Intuitively I think this is a bunch of nonsense and AGIs aren't going to be conscious entities, but I accept I could be wrong about this.
 
Well the problem is that we don't really want this to degenerate into all the arguments about Turing tests. We want to decide if materialism implies that moving the logic from wetware to computer should affect consciousness.
I get that, but that is not what I am trying to do. I simply do not think that a static state can represent consciousness if it is a dynamic process.
The brain is actually never completely inactive, the closest we come to your static brain state is maybe anesthesia.

Well I am repeating myself from before, but the problem is that each time the program runs, it presumably causes the simulant to experience emotions again.
That is the logical conclusion, but I do not see what the problem is with that.

The big problem with that, is that the concept of executing the program isn't really very well defined - I mean, the program takes no input, so the compiler can pre-compile as much or as little of it as it likes - even down to the point that all the program did was output the results.

Furthermore, the program simply runs to verify a pre-existing fact: P=>O - so does the program even need to run at all?
I do not agree with that at all.

However, the logical conclusion stays the same whether I agree or not. We may have that discussion later.

We now need to assume that no matter how we get to O, at point O the subject will have the memory of having experienced everything that happened from point P to point O. If we assume a physical mind, we also have to assume she has the feeling of time having gone by.

Yet at no point in that timespan, looking at any state at any time, are we going to detect consciousness. That means consciousness is not immediate.
We could say that consciousness only exists as memory.

My speculation would be that we put everything into some sort of narrative. Not that we tell this narrative to our 'self', but more like if the narrative is the self.

Also, computer simulations are not normally supposed to do anything extra. A simulation of an oil well isn't supposed to gush oil, etc. So why precisely should this simulation actually cause emotion to be felt?
I thought the idea of this TE was to see if we could find a good reason why the simulant would not feel emotion.

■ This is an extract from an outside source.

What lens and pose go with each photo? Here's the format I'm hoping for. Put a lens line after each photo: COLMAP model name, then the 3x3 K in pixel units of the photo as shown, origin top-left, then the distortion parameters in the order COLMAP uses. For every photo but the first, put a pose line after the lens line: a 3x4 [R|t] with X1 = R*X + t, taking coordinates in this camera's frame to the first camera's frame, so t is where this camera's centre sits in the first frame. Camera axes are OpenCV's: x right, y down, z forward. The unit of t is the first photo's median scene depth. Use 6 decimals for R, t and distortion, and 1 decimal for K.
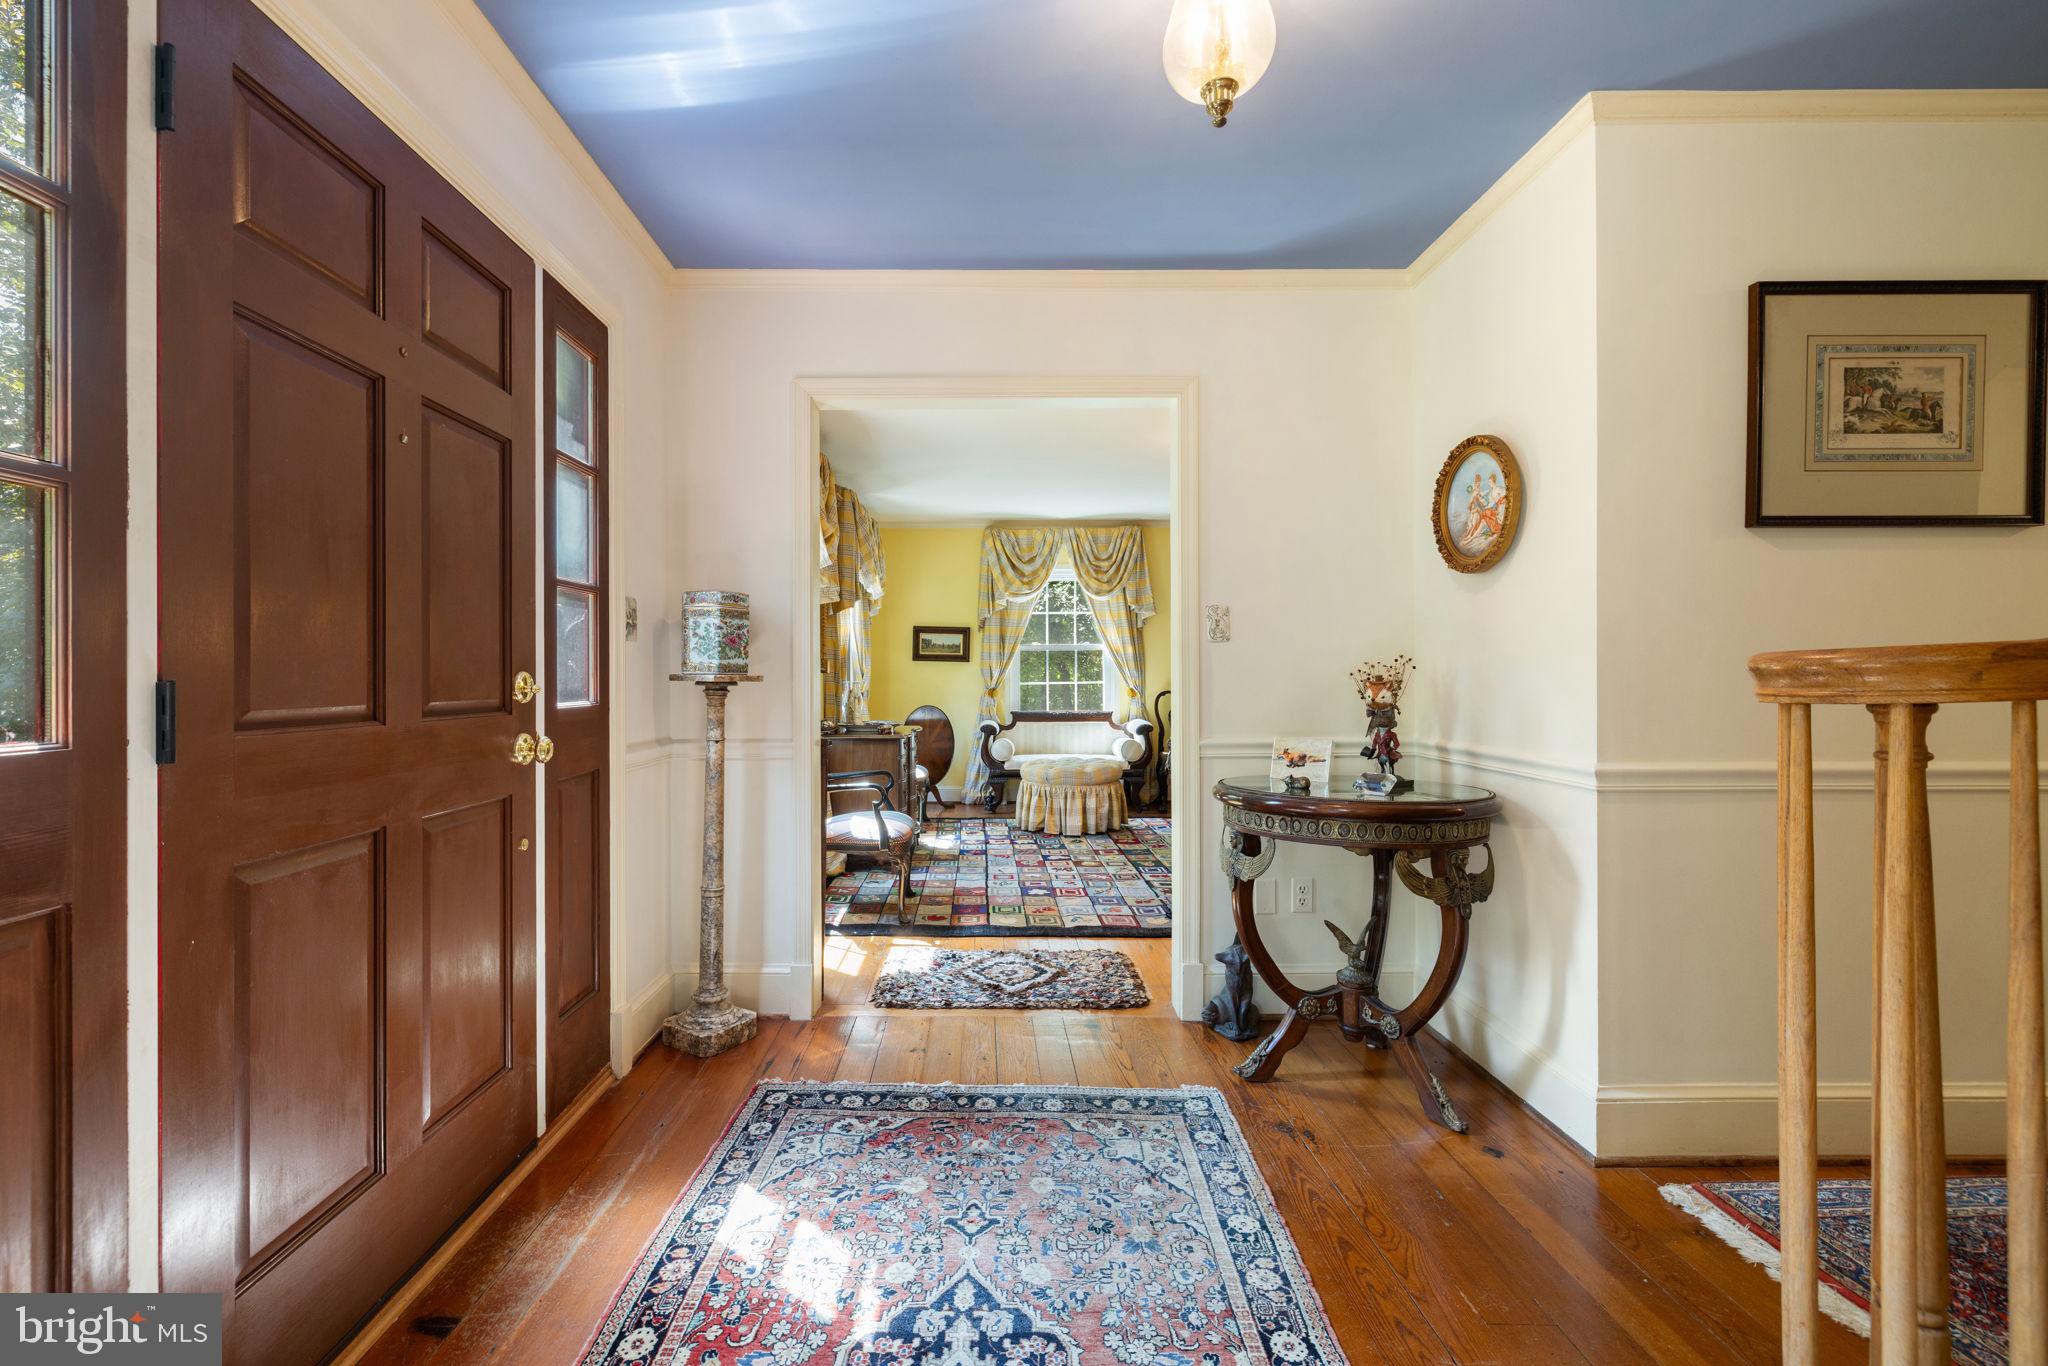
lens RADIAL K [[867.9, 0, 1026.0], [0, 867.9, 685.2], [0, 0, 1]] dist [-0.002063, 0.001596]
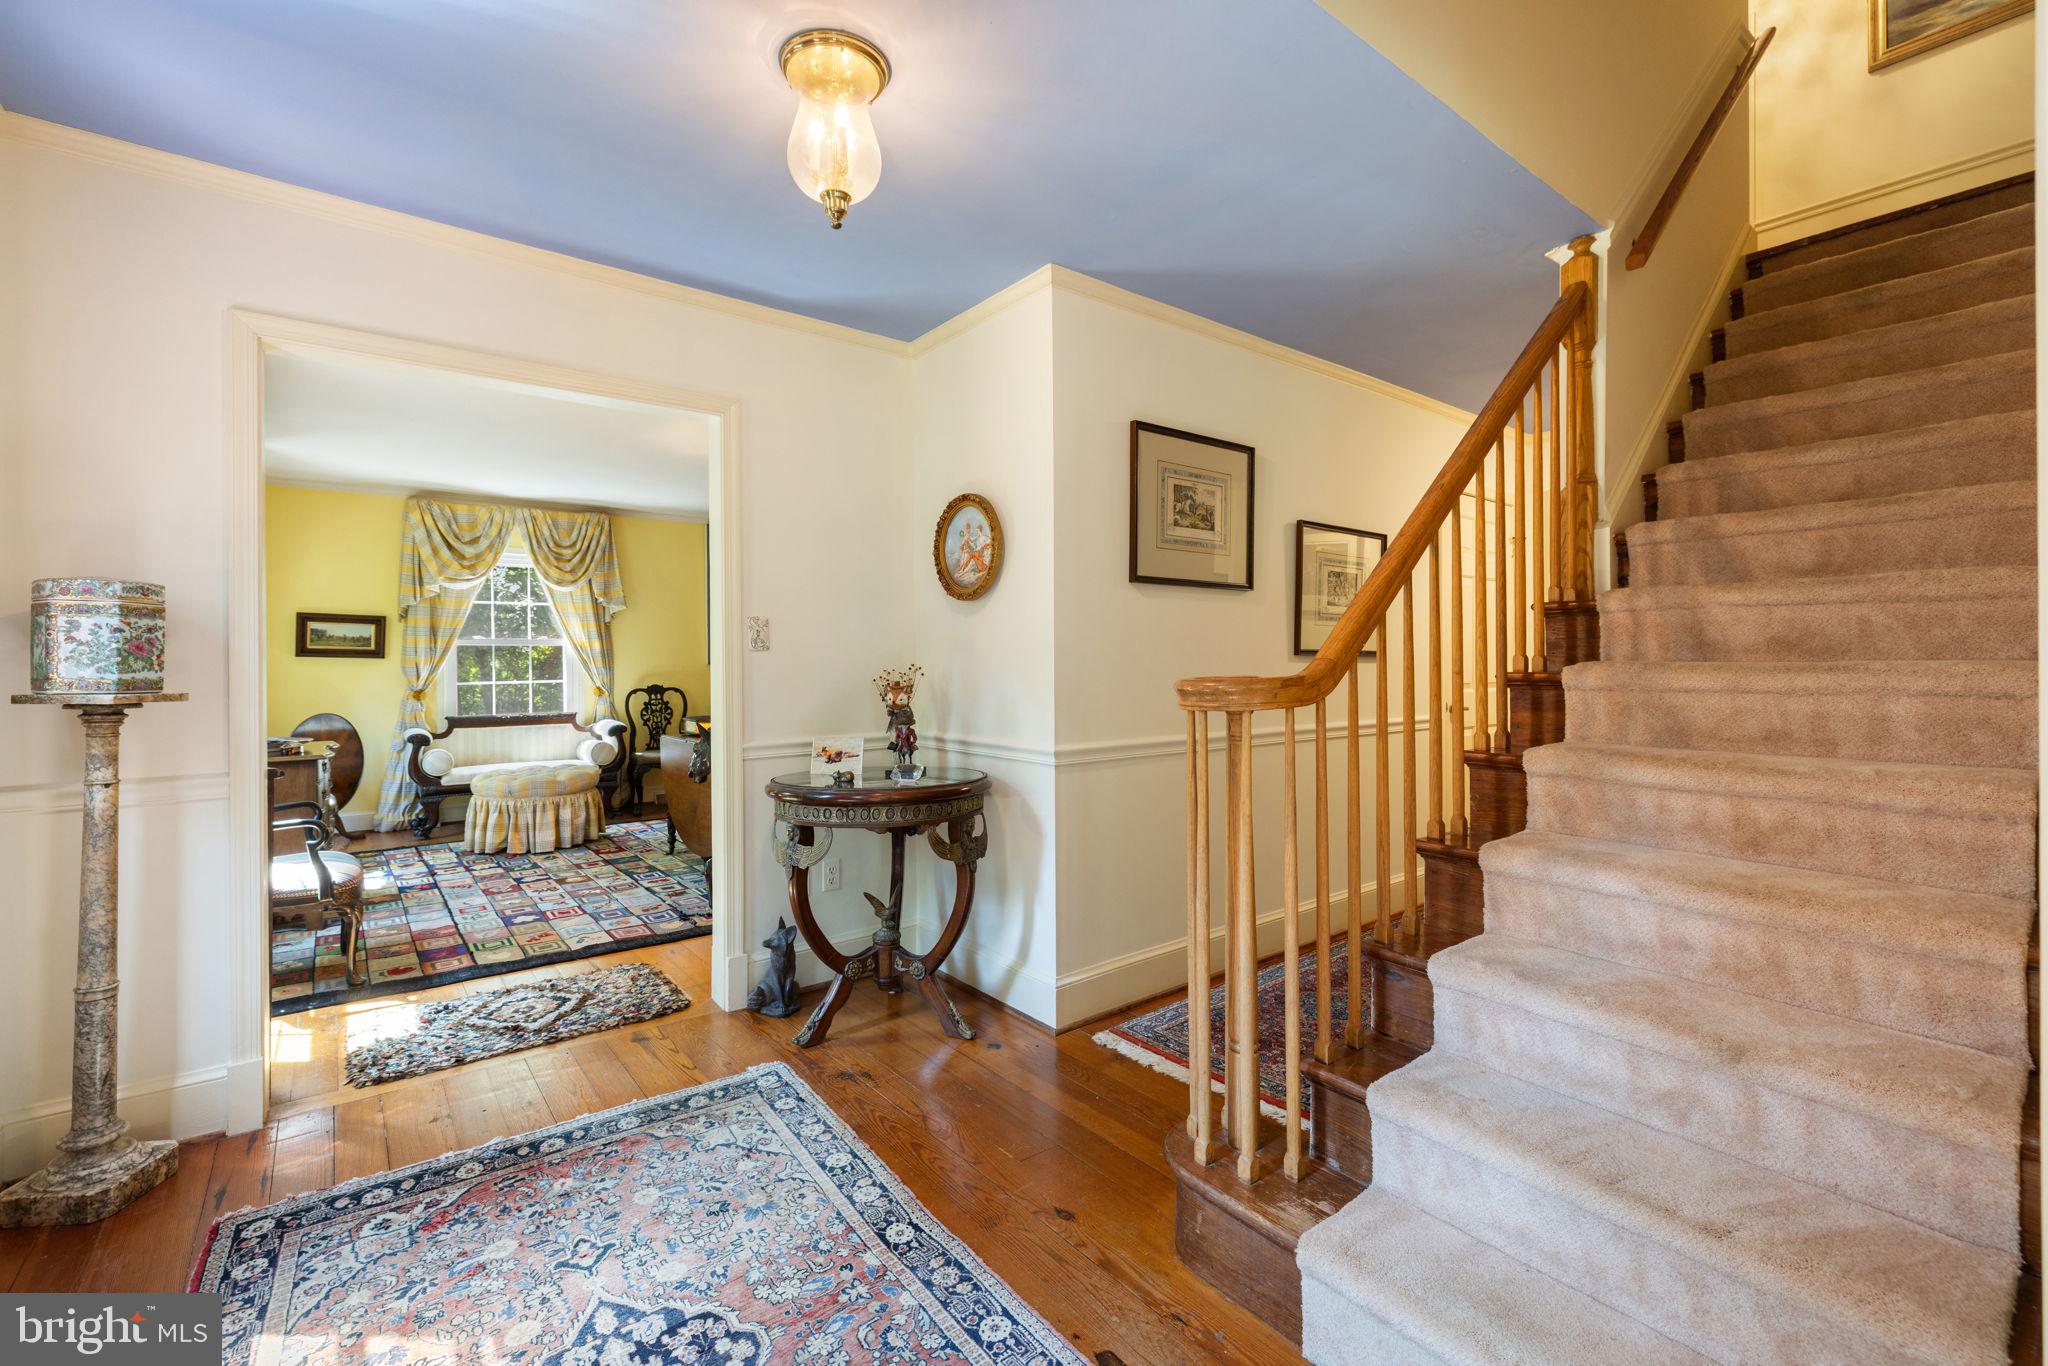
lens RADIAL K [[900.0, 0, 1024.9], [0, 900.0, 664.9], [0, 0, 1]] dist [0.000922, -0.000407]
pose [[0.777250, -0.004147, 0.629178, -0.250926], [0.004181, 0.999990, 0.001426, -0.036958], [-0.629177, 0.001522, 0.777260, -0.080667]]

I simply want to follow through the materialist concept of the brain. That seems to say that any process logically equivalent to what goes on in the brain would also be conscious.
Exactly.
So if I assume materialism, I think it is reasonable to assume the simulant is conscious (if not, why not).
Nicely put.
So I don't need to test this, but to explore what this implies.

David
I am not proposing any test, i am claiming that at the arbitrarily chosen static state O no consciousness is present. If we would run the simulation past the point O three days later, the subject would not experience any interruption in time.
 
Agreed. But I'd go further and say you shouldn't even trust many formalizations of the concept.

The argument changed between The Emperor's New Mind and Shadows of the Mind.

Here's a bit more technical discussion, but not too hairy:

http://www.iep.utm.edu/lp-argue/#H3

~~ Paul

I suspect that people just choose whichever viewpoint is in accordance with their prior assumptions, but it seems that even experts should just stay neutral on the topic.

Ideally once I get through Lucas's Reason and Reality I'll be in a better place to judge the landscape of Godelian arguments.